Option A: Partition by TIMESTAMP
Use this if your column is a TIMESTAMP type.
-- 1. Rename the original table to a backup name
ALTER TABLE `[schema-name].[table-name]`
RENAME TO `[table-name]_backup`;
-- 2. Create the new partitioned table with data from the backup
CREATE TABLE `[schema-name].[table-name]`
PARTITION BY DATE([timestamp-column])
AS SELECT * FROM `[schema-name].[table-name]_backup`;
-- 3. (Optional) Drop the backup table once you verify the data
DROP TABLE `[schema-name].[table-name]_backup`;
Option B: Partition by DATE
Use this if your column is a DATE type.
-- 1. Rename the original table to a backup name
ALTER TABLE `[schema-name].[table-name]`
RENAME TO `[table-name]_backup`;
-- 2. Create the new partitioned table with data from the backup
CREATE TABLE `[schema-name].[table-name]`
PARTITION BY [date-column]
AS SELECT * FROM `[schema-name].[table-name]_backup`;
-- 3. (Optional) Drop the backup table once you verify the data
DROP TABLE `[schema-name].[table-name]_backup`;
Option C: Partition by DATETIME
Use this if your column is a DATETIME type.

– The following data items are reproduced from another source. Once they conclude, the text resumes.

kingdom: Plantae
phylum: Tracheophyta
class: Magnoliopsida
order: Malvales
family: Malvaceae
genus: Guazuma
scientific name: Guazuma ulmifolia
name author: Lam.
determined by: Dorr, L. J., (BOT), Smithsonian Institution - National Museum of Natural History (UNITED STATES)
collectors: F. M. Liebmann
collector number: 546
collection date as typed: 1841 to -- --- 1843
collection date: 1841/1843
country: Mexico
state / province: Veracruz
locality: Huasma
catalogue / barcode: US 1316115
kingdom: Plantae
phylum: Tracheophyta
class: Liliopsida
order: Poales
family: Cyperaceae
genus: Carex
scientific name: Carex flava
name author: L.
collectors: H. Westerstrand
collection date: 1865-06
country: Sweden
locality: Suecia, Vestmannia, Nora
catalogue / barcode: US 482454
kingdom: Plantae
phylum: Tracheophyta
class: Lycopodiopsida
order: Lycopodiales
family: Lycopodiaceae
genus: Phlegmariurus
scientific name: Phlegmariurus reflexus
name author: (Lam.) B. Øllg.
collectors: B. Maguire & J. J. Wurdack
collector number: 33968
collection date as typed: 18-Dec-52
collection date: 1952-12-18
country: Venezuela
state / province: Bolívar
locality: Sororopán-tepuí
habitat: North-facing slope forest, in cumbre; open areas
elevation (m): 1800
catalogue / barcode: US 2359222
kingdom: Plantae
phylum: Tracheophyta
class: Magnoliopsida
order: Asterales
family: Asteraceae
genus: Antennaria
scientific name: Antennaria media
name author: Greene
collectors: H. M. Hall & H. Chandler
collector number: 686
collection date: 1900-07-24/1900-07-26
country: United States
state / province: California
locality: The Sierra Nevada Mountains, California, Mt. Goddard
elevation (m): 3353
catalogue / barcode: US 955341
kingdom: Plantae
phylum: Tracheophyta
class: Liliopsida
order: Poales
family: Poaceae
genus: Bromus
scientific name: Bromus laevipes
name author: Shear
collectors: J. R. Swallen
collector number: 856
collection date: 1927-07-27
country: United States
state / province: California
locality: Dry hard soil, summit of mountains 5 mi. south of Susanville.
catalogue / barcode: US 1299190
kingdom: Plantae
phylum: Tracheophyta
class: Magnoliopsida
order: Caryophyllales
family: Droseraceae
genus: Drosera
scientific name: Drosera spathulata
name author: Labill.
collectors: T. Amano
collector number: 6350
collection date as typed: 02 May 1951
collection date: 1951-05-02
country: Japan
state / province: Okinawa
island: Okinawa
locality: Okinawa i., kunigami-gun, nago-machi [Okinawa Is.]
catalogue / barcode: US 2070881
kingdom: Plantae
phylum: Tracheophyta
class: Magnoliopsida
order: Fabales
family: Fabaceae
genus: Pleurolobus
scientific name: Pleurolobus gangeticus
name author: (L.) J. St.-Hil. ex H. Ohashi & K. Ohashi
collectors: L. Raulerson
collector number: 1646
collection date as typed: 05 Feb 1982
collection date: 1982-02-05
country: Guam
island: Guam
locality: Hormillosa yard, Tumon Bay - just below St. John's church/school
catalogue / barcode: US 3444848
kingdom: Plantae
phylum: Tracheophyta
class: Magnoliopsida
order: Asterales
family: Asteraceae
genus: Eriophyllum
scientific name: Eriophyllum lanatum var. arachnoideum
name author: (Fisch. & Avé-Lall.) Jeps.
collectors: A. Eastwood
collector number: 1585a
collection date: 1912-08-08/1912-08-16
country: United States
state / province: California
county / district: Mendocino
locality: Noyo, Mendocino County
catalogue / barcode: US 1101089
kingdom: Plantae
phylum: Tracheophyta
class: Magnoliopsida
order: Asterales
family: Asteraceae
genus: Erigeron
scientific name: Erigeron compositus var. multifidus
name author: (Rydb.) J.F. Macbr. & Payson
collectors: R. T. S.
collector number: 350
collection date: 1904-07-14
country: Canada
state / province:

-- 1. Rename the original table to a backup name
ALTER TABLE `[schema-name].[table-name]`
RENAME TO `[table-name]_backup`;
-- 2. Create the new partitioned table with data from the backup
CREATE TABLE `[schema-name].[table-name]`
PARTITION BY [datetime-column]
AS SELECT * FROM `[schema-name].[table-name]_backup`;
-- 3. (Optional) Drop the backup table once you verify the data
DROP TABLE `[schema-name].[table-name]_backup`;
Option D: Partition by Integer Range
Use this to partition by an ID or integer bucket. You must define the start, end, and interval.
-- 1. Rename the original table to a backup name
ALTER TABLE `[schema-name].[table-name]`
RENAME TO `[table-name]_backup`;
-- 2. Create the new partitioned table with data from the backup
CREATE TABLE `[schema-name].[table-name]`
PARTITION BY RANGE_BUCKET([integer-column], GENERATE_ARRAY([start], [end], [interval]))
AS SELECT * FROM `[schema-name].[table-name]_backup`;
-- 3. (Optional) Drop the backup table once you verify the data
DROP TABLE `[schema-name].[table-name]_backup`;
Step 3: Resume Weld Sync
Once the table has been recreated with the correct partitioning:
- Return to your Weld dashboard.
- Set the Sync status toggle back to STARTED.
- Weld will detect the existing table and continue syncing data into the new partitions.